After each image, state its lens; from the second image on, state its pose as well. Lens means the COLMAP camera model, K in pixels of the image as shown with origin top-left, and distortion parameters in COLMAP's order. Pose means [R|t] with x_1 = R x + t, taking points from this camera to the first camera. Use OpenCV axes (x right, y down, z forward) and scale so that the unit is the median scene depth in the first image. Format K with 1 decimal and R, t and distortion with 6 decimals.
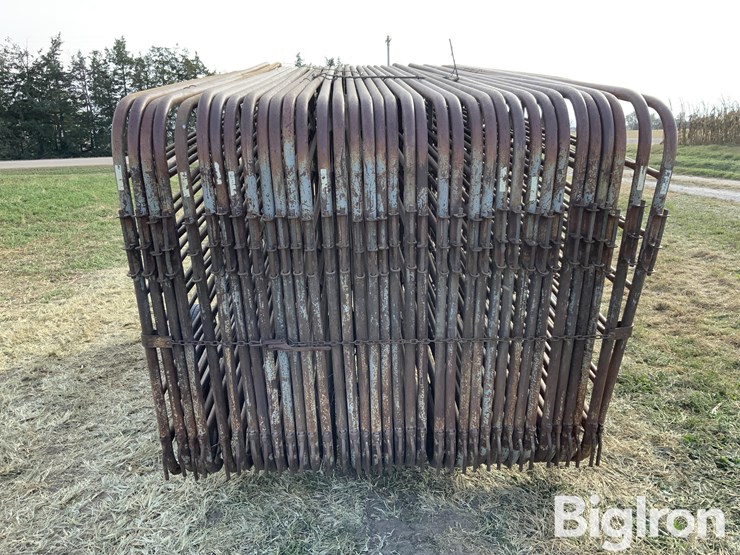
lens RADIAL K [[605.4, 0, 370.0], [0, 605.4, 277.5], [0, 0, 1]] dist [0.064342, -0.105625]
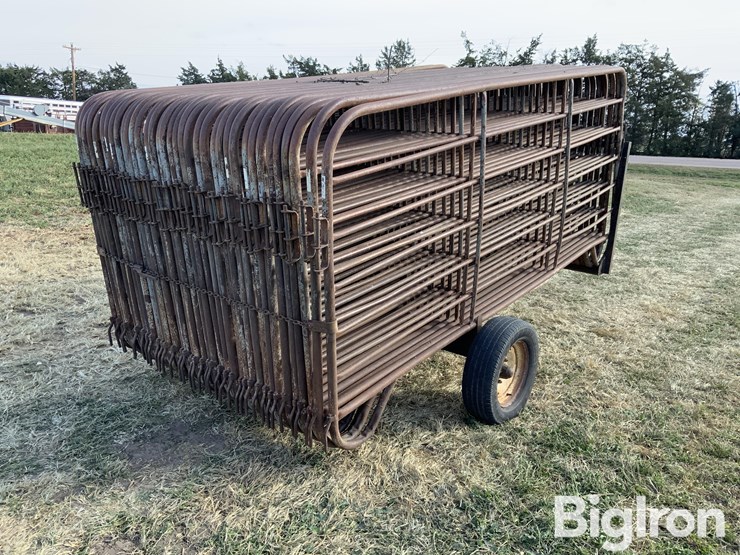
lens RADIAL K [[605.4, 0, 370.0], [0, 605.4, 277.5], [0, 0, 1]] dist [0.064342, -0.105625]
pose [[0.749273, 0.215406, -0.626250, 1.108395], [-0.213142, 0.973747, 0.079919, -0.090665], [0.627024, 0.073600, 0.775515, 0.200935]]
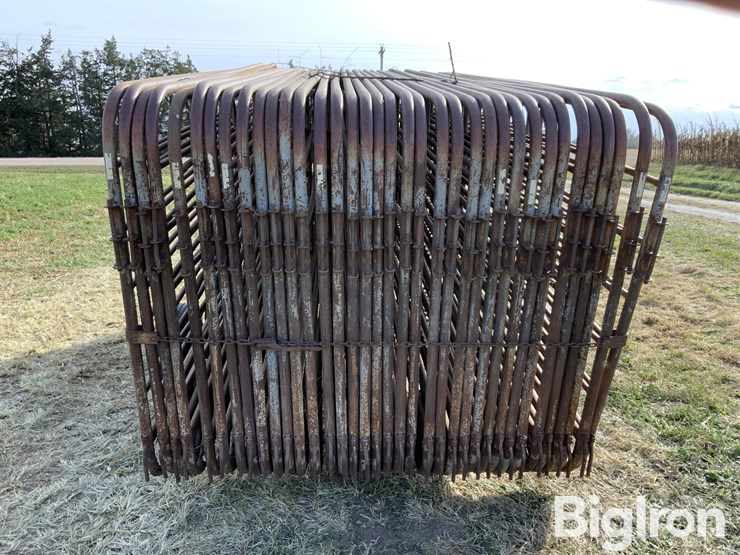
lens RADIAL K [[605.4, 0, 370.0], [0, 605.4, 277.5], [0, 0, 1]] dist [0.064342, -0.105625]
pose [[0.999328, 0.029628, 0.021595, -0.009928], [-0.029284, 0.999442, -0.016068, 0.014181], [-0.022059, 0.015425, 0.999638, 0.019780]]
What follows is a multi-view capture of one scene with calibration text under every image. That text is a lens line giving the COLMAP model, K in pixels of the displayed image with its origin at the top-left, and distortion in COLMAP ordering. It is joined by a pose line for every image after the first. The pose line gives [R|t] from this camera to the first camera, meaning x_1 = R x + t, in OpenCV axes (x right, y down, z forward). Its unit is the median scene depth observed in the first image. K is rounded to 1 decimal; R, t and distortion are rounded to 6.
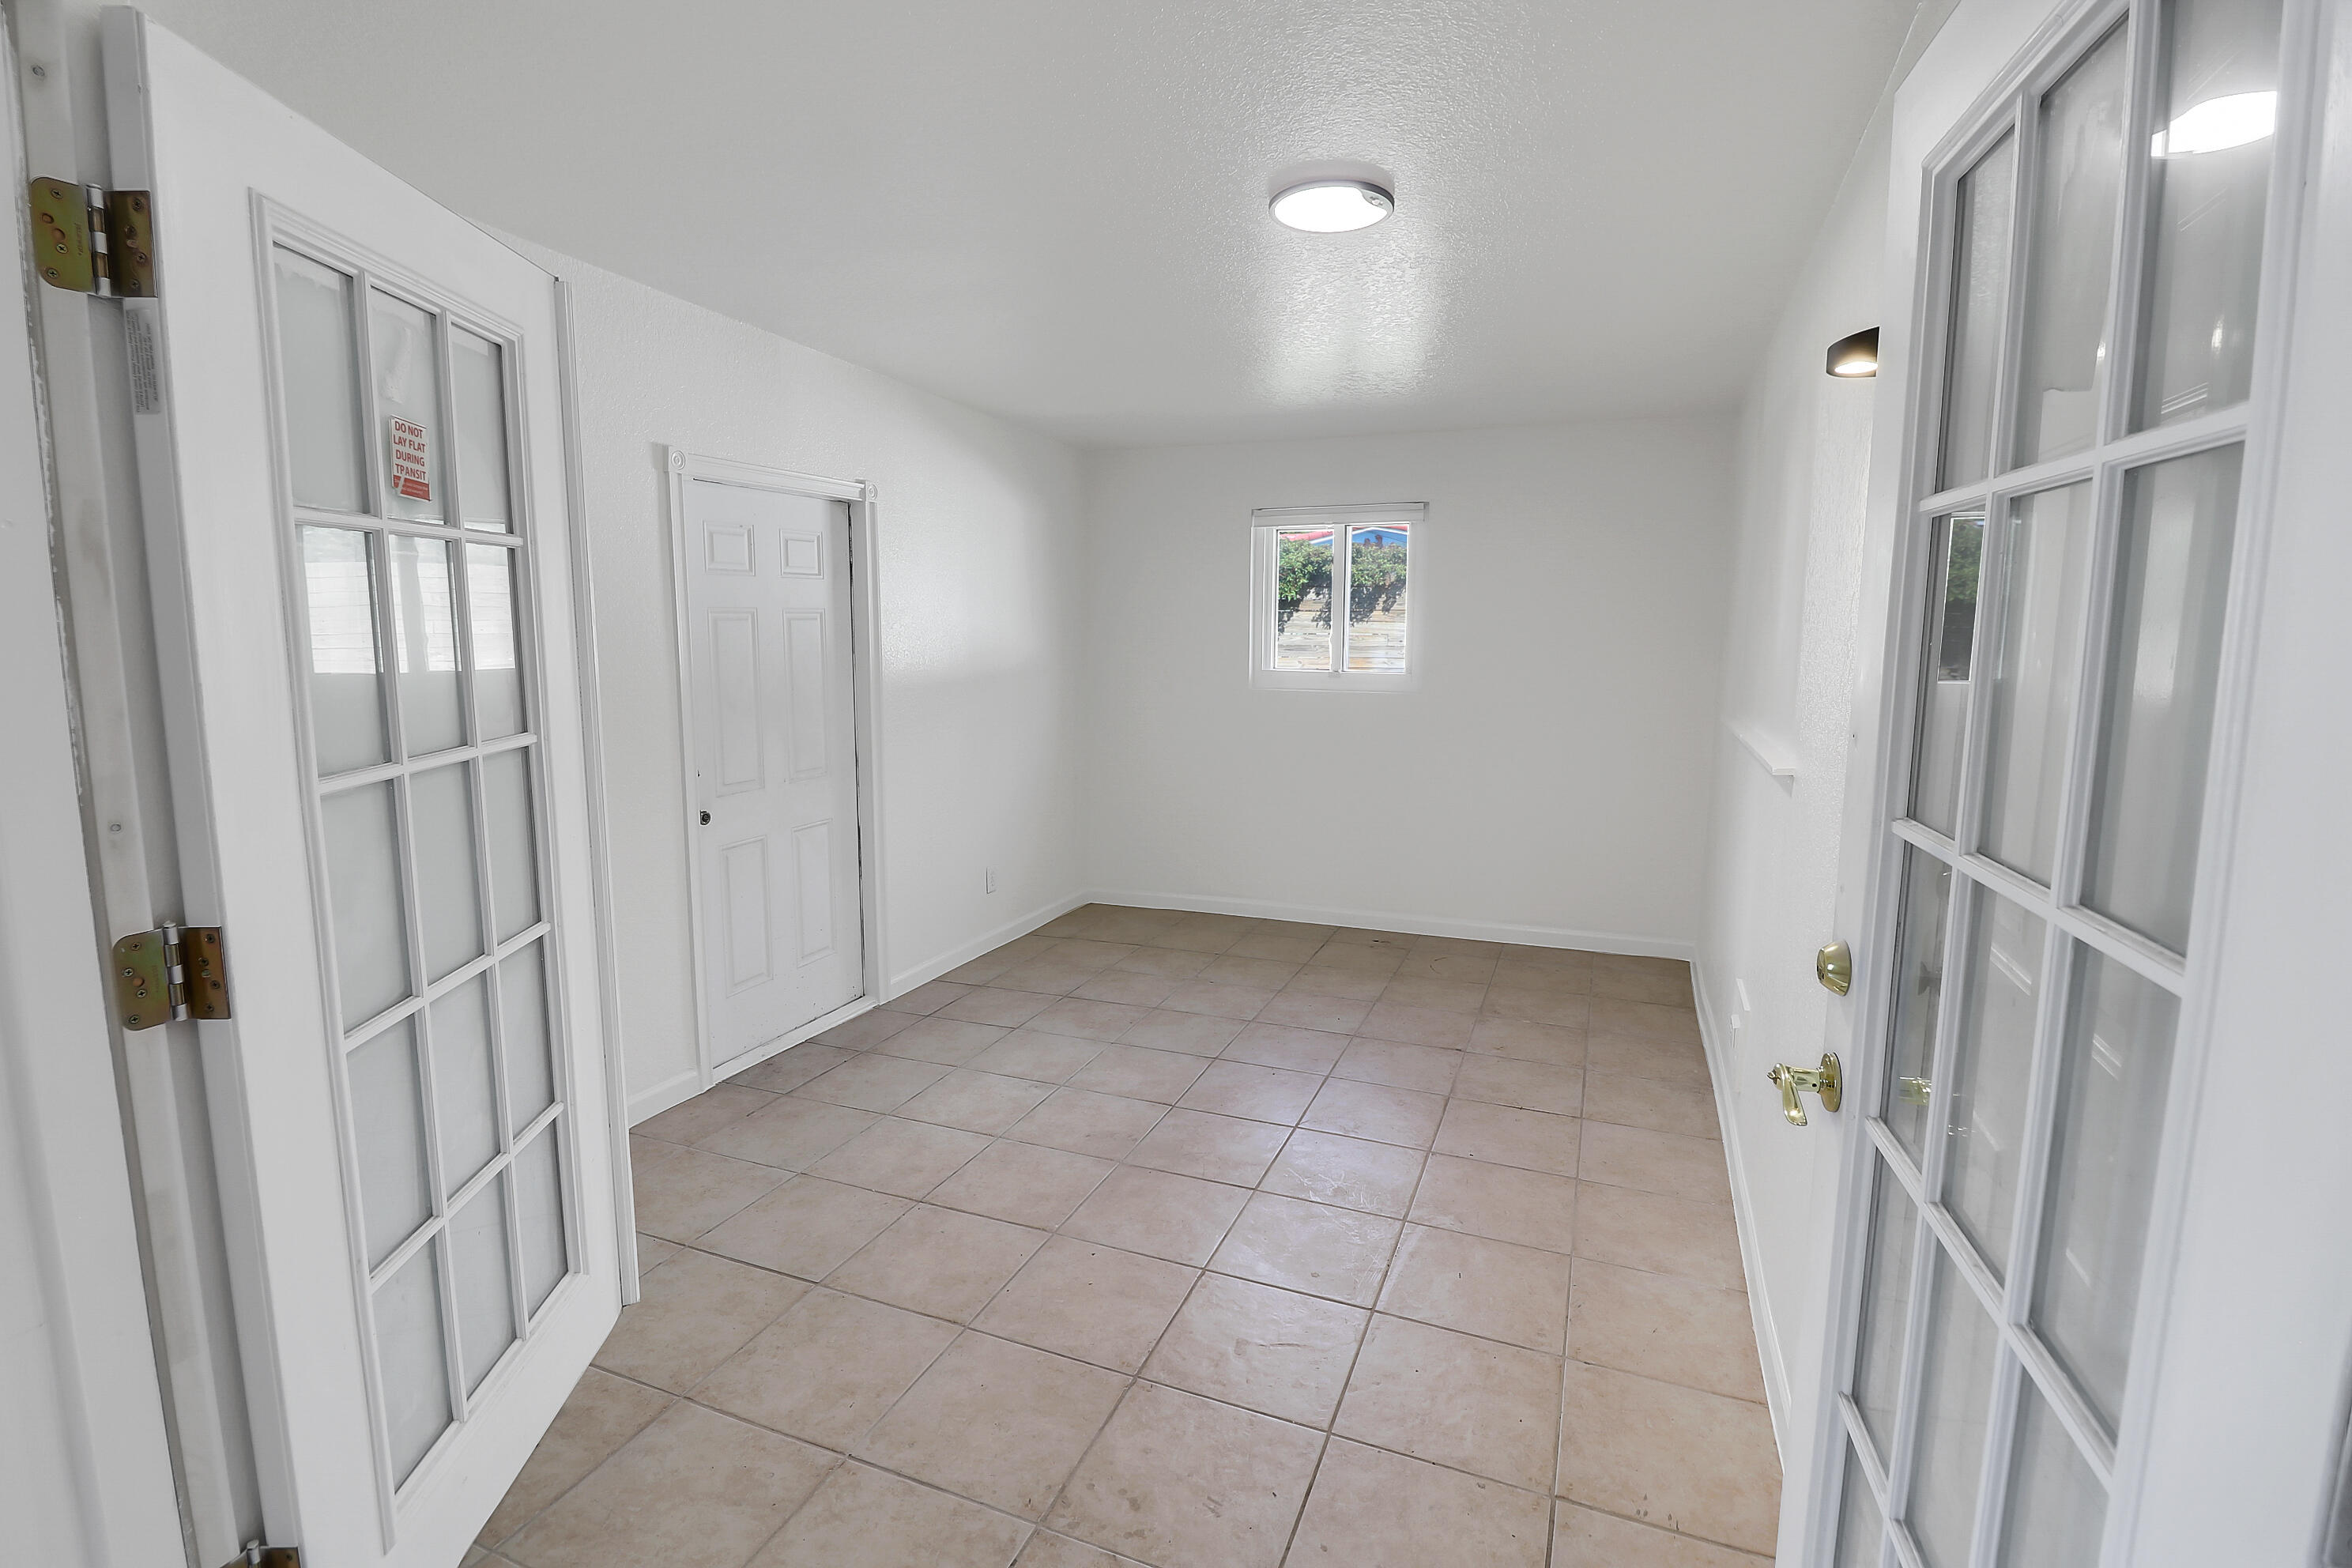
####################
## What you should do
Copy every one of the records above word for word, leaving the pictures out of your copy.

## Solution below
After each image, state its lens; from the second image on, state its pose as well. Lens means the COLMAP camera model, K in pixels of the image as shown with origin top-left, and distortion parameters in COLMAP's order. Pose means [R|t] with x_1 = R x + t, taking points from this camera to the first camera. Use OpenCV axes (x right, y down, z forward) and scale so that the unit is the median scene depth in the first image. Format K with 1 decimal and R, t and distortion with 6 decimals.
lens RADIAL K [[605.4, 0, 370.0], [0, 605.4, 277.5], [0, 0, 1]] dist [0.064342, -0.105625]
lens RADIAL K [[605.4, 0, 370.0], [0, 605.4, 277.5], [0, 0, 1]] dist [0.064342, -0.105625]
pose [[0.749273, 0.215406, -0.626250, 1.108395], [-0.213142, 0.973747, 0.079919, -0.090665], [0.627024, 0.073600, 0.775515, 0.200935]]
lens RADIAL K [[605.4, 0, 370.0], [0, 605.4, 277.5], [0, 0, 1]] dist [0.064342, -0.105625]
pose [[0.999328, 0.029628, 0.021595, -0.009928], [-0.029284, 0.999442, -0.016068, 0.014181], [-0.022059, 0.015425, 0.999638, 0.019780]]
What follows is a multi-view capture of one scene with calibration text under every image. That text is a lens line giving the COLMAP model, K in pixels of the displayed image with its origin at the top-left, and distortion in COLMAP ordering. It is joined by a pose line for every image after the first. The pose line gives [R|t] from this camera to the first camera, meaning x_1 = R x + t, in OpenCV axes (x right, y down, z forward). Its unit is the median scene depth observed in the first image. K is rounded to 1 decimal; R, t and distortion are rounded to 6.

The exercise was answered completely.